As set forth in the Company’s Articles of Association, the Board must be composed of at least six members. The 2023 AGM set the number of Directors at ten, comprising a Chair, a Deputy Chair and eight members (one of whom is an Executive Director).
The Board is responsible for approving Millicom’s strategy, financial objectives, and operating plans, as well as for overseeing risk and governance. The Board selects the CEO, who is charged with the daily management of the Company and its business. The CEO is responsible for recruiting the senior management of the Company. The Board reviews the performance of the CEO, plans for his succession, and reviews plans for other senior management positions.
Procedures and Policies
In accordance with the Swedish Code of Corporate Governance, the Board has adopted procedures that allocate responsibility between the Board and the President and Chief Executive Officer (“the CEO”). The Chair has discussions with each member of the Board regarding these procedures, and there is an annual evaluation of the Board's own work. The other members of the Board evaluate the performance of the Chair each year.

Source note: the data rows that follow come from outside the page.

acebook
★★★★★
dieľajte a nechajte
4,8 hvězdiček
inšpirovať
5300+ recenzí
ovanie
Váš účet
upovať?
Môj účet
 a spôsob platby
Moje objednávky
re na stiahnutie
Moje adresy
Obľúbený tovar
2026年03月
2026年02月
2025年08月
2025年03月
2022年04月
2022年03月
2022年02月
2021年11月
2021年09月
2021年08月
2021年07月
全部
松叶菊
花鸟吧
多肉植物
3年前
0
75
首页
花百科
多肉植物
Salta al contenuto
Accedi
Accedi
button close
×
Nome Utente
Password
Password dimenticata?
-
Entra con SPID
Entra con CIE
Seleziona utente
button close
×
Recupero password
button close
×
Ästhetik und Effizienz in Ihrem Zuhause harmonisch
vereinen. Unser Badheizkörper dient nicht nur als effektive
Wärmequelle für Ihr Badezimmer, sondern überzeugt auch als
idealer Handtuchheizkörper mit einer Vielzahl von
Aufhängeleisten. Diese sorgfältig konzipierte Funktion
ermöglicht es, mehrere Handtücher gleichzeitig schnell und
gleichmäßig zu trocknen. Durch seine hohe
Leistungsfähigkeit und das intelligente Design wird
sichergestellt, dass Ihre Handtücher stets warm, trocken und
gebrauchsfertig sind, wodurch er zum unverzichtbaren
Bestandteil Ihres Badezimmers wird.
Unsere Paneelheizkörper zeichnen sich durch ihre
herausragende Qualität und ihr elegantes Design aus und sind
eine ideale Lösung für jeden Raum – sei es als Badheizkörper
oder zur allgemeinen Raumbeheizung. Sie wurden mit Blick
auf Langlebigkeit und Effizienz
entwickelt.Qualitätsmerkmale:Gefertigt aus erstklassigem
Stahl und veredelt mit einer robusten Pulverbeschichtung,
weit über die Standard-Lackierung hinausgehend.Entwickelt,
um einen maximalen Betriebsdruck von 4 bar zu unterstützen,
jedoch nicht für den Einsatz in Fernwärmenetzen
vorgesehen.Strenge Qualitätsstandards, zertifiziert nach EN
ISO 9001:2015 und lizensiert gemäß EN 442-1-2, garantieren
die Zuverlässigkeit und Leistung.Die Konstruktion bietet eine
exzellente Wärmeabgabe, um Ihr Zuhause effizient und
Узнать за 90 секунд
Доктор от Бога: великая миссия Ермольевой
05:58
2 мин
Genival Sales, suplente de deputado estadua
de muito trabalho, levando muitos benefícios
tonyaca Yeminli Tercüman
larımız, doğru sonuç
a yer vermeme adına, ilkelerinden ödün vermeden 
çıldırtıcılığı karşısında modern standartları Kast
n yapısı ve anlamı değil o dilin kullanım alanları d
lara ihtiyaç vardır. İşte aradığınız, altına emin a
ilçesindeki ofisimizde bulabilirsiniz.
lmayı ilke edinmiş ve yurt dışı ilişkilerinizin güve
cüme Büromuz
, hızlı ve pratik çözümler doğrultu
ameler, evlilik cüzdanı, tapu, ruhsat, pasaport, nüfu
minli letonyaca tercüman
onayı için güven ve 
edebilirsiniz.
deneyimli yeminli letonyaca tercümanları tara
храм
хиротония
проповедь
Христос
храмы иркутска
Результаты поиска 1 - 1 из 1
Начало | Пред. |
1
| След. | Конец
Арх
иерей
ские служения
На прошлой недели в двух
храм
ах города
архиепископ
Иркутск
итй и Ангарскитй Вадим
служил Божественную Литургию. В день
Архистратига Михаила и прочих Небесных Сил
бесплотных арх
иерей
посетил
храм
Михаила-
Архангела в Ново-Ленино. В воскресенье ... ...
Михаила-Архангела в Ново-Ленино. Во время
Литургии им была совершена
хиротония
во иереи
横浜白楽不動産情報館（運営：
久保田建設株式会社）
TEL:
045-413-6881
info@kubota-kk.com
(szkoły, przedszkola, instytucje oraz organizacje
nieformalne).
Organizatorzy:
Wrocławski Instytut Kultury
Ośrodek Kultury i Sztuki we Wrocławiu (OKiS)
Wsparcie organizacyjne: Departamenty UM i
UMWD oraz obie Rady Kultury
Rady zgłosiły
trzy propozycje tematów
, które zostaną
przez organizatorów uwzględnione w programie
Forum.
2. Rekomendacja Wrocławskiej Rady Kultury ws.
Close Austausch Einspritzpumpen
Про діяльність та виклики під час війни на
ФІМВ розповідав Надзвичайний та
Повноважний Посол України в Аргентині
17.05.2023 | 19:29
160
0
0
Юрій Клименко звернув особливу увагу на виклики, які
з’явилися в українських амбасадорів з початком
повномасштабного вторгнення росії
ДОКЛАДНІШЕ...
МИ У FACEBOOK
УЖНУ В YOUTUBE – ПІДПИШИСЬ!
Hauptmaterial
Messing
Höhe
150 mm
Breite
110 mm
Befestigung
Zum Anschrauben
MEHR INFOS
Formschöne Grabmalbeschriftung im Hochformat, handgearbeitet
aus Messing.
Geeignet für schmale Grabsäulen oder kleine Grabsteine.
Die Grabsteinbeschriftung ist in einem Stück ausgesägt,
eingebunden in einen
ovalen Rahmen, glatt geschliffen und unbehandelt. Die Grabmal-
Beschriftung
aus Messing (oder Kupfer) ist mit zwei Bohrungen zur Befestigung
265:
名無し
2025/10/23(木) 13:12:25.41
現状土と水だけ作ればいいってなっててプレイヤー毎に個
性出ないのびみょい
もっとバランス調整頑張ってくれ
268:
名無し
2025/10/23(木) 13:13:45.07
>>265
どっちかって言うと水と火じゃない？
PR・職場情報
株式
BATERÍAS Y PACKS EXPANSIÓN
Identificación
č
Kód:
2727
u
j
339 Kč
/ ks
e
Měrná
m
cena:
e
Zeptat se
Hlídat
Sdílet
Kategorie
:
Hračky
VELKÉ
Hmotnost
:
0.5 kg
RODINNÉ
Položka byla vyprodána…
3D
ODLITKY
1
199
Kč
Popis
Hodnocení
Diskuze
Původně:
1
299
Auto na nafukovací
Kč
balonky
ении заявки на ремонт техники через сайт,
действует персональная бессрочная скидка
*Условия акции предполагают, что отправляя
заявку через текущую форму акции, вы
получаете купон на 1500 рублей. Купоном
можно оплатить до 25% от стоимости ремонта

The Board of Directors has adopted corporate policies which are Millicom's central reference for all matters relating to its governance and other matters.
The Company’s Code of Conduct is part of Millicom’s corporate policies. All senior managers and members of the Board of Directors, must sign a statement acknowledging that they have read, understood and will comply with the Code of Conduct.
The Board is supported by committees (Audit, Compensation, and Compliance and Business Conduct) that work on behalf of the Board within their respective areas of responsibility. From time to time, the Board delegates authority to an “ad hoc” work group so that it may resolve a specific matter on its own without having to go before the full Board for approval.